▶ [WHAT IS REQUIRED]: Set down, word for word, the part of the story about Latha and her sisters that opens with the words containing "Another sister Kumudha" and closes with "a great person.".

▶ [STUDY TEXT]:
——

Ennatha padichu! valkaye veruthu varudhuppa!

Latha is twenty six years old. After completing her post graduation in psychology, she had applied for M.Phil.
Her family is poor but her father was determined to give good education to his three daughters.

Ramya is her sister. She failed in plus two and worked in an export company. She fell in love with a colleague and knowing that her father will not accept, she opted for registered marriage and eloped with him. She is barely 22 years old and is now a mother of two children. She has a good husband, in laws and initially there were heartburns for sometimes at the beginning, the contact between the two families once again thrived as time progressed.

Another sister Kumudha was a dull child from childhood. She failed in her eighth standard and is engaged in daily chores. (Because of knee pain and asthma their mother could not do any job) An alliance was finalized for Kumudha and the marriage is due in six months.

Latha’s father is very fond of her as she is a very good student. He would not allow her to do any work at home. He used to say “You study. That is enough”. Her mother would complain “If she is like this here she this she will suffer in the family she is married into.” He would retort “My daughter will be employed in a big company and will be able to hire a servant to do the works”
Latha did not have intimate friends. Recently she started purchasing self development books. She searched for and bought works of Dale Carnegie, Kopmeyer. She would skim a few pages and imagine that she will become a great person.

——

▶ [Collected data entries]:
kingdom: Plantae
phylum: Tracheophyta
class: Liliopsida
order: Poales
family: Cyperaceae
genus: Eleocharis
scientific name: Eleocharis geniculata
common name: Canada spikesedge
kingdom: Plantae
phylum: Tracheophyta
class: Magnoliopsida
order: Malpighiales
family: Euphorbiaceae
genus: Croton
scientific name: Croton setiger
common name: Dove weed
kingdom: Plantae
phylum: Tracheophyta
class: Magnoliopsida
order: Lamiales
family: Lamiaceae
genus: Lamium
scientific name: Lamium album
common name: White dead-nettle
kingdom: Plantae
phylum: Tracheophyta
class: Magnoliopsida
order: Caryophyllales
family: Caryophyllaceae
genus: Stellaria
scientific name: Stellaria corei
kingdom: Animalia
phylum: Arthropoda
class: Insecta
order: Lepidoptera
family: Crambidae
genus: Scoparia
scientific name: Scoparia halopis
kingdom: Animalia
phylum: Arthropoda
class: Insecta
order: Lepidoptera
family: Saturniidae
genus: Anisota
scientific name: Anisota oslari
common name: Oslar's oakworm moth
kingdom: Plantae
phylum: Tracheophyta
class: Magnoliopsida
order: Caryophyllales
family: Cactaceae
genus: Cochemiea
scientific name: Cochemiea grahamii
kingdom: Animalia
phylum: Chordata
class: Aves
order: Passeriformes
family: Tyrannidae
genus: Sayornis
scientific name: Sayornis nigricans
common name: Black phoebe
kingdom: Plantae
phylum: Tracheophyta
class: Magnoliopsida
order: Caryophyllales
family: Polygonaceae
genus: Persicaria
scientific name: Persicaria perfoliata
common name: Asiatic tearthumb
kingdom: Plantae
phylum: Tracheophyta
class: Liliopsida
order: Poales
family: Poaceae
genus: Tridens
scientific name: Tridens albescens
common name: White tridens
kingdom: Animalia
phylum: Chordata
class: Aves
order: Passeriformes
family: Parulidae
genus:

——

▶ [COMPLETED EXERCISE]:
Another sister Kumudha was a dull child from childhood. She failed in her eighth standard and is engaged in daily chores. (Because of knee pain and asthma their mother could not do any job) An alliance was finalized for Kumudha and the marriage is due in six months.

Latha’s father is very fond of her as she is a very good student. He would not allow her to do any work at home. He used to say “You study. That is enough”. Her mother would complain “If she is like this here she this she will suffer in the family she is married into.” He would retort “My daughter will be employed in a big company and will be able to hire a servant to do the works”
Latha did not have intimate friends. Recently she started purchasing self development books. She searched for and bought works of Dale Carnegie, Kopmeyer. She would skim a few pages and imagine that she will become a great person.